A planting plan will associate one or more plant types with a given bed. Each entry in the incoming planting plan will identify:

  • the bed
  • the plant name
  • the area to be planted in metres²

The tasks

  1. Create a data model for the application in a relational database such as PostgreSQL. It is up to you whether to create migration files, or manually create the database (as long as you give instructions, including SQL commands, for us to recreate your database layout)
  2. Import the background-knowledge JSON file. You can choose whether to keep the background knowledge in memory, or store it in the database.
  3. Provide an API endpoint for creating a new garden layout, by accepting a collection of vegetable bed descriptions. The bed descriptions will be in a JSON format, which it will be your responsibility to design. The return value should either acknowledge the created beds, or an error if the bed descriptions cannot be processed.
  4. Provide an API endpoint for creating a planting plan. The planting plan will be in a JSON format, it will be your responsibility to specify the schema. The return value should either acknowledge the created plan, or an error if the planting plan cannot be processed.
  5. Provide an API endpoint to get a score for a plan, given a plan identifier. The score is an average of the scores for each bed in the plan. A single bed’s score is calculated by:
    • the base score is 10
    • add one for each plant that is planted alongside a beneficial companion
    • add one if the bed is fully planted (i.e. the area of the bed equals the summed areas of the planted vegetables)
    • deduct one for each plant that is not planted in its preferred soil type
    • any bed with an error automatically returns 0
  6. Create a file todo.md listing anything you would like to improve or do differently, but didn't have the time to do in this exercise. Please also include some brief hints for future engineers on possible extensions to the data model, security concerns, etc.

Not required

  • any UI
  • authentication

Example data

There's some example data to help you get started. It's OK to change or extend the example data files if you want to, for example to translate them to a JSON schema of your design.

Implementation technology

We're using Elixir and Phoenix as the core of our stack at Verna, so that is the preferred choice. However, if you would really prefer to work in another language or framework, that's OK (but let us know ahead of time please).
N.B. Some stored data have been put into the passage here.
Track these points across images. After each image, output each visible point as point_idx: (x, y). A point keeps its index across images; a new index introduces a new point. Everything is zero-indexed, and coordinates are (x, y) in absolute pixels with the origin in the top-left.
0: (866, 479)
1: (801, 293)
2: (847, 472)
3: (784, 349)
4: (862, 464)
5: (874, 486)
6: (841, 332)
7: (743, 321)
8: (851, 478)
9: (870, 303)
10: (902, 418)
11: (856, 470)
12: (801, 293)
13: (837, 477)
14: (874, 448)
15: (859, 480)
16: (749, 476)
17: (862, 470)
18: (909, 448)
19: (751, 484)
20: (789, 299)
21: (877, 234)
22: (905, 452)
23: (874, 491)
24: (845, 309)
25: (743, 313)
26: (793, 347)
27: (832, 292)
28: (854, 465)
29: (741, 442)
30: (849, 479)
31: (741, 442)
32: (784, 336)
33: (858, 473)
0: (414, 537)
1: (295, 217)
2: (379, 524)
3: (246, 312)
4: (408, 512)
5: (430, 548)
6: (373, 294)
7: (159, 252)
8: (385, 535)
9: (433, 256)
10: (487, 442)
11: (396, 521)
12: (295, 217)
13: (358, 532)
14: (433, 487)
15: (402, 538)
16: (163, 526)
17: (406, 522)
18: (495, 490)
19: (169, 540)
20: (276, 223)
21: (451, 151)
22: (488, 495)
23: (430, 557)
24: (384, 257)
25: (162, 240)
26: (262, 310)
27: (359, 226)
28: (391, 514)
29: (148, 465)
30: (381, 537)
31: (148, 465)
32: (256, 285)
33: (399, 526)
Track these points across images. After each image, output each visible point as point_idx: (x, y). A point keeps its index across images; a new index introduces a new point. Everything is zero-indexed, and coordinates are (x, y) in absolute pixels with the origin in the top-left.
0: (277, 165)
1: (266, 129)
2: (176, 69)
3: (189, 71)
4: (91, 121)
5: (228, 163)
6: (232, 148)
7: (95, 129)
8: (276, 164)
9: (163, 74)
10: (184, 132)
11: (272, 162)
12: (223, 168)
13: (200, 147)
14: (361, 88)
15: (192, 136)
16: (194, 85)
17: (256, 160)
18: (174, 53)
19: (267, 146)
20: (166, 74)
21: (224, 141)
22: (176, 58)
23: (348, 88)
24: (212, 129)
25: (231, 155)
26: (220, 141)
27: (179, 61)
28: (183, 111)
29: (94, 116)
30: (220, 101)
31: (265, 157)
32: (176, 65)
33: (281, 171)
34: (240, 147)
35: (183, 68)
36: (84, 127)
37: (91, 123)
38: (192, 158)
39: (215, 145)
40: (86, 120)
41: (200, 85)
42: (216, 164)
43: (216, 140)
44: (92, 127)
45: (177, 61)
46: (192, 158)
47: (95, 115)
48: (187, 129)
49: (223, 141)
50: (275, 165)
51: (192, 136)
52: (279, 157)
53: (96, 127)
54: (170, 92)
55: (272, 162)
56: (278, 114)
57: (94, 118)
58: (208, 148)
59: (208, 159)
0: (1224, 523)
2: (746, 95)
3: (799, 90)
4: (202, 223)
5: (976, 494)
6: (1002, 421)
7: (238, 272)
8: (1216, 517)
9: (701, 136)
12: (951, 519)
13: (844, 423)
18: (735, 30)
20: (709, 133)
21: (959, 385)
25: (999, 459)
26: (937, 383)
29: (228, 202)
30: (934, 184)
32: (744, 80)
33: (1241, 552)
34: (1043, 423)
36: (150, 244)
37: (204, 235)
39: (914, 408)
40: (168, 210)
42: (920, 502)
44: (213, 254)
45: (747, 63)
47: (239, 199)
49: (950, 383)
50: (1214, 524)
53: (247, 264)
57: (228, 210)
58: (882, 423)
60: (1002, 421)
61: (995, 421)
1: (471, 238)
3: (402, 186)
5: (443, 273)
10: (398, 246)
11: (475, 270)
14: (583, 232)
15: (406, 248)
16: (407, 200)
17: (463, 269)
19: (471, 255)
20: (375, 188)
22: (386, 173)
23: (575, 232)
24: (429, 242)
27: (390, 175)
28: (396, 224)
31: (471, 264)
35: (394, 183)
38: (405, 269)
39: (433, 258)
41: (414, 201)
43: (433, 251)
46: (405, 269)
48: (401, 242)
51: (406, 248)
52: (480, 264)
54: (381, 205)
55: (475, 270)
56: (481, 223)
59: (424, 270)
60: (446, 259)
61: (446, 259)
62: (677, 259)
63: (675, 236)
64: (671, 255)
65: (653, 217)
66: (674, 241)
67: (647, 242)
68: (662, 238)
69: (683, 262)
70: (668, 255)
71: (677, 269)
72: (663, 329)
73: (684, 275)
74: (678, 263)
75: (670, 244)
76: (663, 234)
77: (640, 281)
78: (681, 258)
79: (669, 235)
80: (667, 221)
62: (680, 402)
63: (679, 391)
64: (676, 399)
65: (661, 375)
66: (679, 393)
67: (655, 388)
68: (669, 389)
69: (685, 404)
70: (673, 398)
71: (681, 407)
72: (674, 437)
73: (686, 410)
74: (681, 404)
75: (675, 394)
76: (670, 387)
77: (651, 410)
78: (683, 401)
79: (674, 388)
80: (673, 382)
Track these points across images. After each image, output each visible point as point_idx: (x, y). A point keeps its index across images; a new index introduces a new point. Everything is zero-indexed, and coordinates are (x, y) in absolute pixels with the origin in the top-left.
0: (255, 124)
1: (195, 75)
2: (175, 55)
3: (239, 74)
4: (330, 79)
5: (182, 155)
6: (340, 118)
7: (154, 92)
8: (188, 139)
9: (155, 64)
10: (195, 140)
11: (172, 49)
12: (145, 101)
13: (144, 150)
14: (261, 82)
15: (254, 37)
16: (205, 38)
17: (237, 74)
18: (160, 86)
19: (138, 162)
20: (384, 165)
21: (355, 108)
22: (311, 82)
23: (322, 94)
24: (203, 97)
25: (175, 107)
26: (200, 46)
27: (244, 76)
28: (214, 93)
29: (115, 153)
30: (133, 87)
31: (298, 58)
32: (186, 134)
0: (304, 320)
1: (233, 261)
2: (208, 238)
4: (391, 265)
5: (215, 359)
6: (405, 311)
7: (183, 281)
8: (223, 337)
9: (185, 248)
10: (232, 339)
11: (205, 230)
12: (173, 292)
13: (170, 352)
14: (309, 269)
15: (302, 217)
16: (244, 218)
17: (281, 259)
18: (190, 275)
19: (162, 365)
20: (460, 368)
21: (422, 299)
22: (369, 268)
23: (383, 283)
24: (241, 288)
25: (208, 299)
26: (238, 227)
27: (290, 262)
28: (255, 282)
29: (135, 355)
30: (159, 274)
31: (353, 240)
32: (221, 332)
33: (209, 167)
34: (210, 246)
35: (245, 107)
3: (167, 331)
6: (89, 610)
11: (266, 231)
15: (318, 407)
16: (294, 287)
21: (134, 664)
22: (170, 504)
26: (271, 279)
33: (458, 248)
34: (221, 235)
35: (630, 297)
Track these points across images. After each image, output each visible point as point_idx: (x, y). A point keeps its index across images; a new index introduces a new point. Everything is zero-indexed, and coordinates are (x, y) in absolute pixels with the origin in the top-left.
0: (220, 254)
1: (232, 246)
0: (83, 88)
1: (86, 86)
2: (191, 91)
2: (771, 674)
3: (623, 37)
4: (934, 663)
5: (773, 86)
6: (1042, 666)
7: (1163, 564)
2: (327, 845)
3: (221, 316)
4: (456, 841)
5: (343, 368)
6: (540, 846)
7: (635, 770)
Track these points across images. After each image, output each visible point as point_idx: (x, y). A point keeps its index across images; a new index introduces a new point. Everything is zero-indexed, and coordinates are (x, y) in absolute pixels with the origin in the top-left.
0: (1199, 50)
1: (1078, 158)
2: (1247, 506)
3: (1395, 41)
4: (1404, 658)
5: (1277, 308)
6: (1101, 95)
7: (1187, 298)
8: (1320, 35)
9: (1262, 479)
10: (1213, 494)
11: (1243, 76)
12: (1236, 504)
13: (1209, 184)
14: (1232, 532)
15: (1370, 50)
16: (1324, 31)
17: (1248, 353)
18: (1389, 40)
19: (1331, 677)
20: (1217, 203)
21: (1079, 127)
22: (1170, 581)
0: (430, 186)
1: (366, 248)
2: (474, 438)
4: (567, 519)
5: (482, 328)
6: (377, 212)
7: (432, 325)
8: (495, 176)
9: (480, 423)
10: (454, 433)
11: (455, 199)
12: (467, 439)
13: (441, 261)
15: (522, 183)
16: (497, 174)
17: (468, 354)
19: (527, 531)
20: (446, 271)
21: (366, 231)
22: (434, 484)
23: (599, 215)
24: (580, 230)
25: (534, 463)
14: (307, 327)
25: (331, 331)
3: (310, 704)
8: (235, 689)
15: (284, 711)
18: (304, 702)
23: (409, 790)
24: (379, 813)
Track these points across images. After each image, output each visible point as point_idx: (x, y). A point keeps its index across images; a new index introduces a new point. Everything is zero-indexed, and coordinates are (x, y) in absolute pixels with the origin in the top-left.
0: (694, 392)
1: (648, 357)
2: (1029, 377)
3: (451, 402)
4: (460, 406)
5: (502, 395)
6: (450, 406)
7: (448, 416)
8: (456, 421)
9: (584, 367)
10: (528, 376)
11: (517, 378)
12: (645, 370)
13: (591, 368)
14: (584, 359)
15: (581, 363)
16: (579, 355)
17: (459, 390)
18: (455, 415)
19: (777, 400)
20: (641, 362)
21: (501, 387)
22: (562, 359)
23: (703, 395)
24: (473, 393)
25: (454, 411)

Your solution should include instructions on how to build, launch and test your version of the app.

How we'll evaluate your solution

The key goal for this exercise is for you to show us how you think about, design, write and test code. There are a lot of moving pieces to this challenge. It's OK to do less of it in the time available, and focus on showing your best work. In fact, we'd prefer that you do some of it really well, than complete all of it but in rush and by cutting corners. Think about what skills you want to be able to demonstrate. As to what to leave out and what to include, that's up to you.

In terms of evaluation, we want you to show how you can create clean, clear implementations that would allow you and your colleagues to develop, ship and maintain effective, usable features over the long term.

And lastly ...

We can't check if you use AI tools like Copilot or GPT to complete this challenge, but please don't. That's not the way that we work at Verna. And we will want to discuss your design choices with you!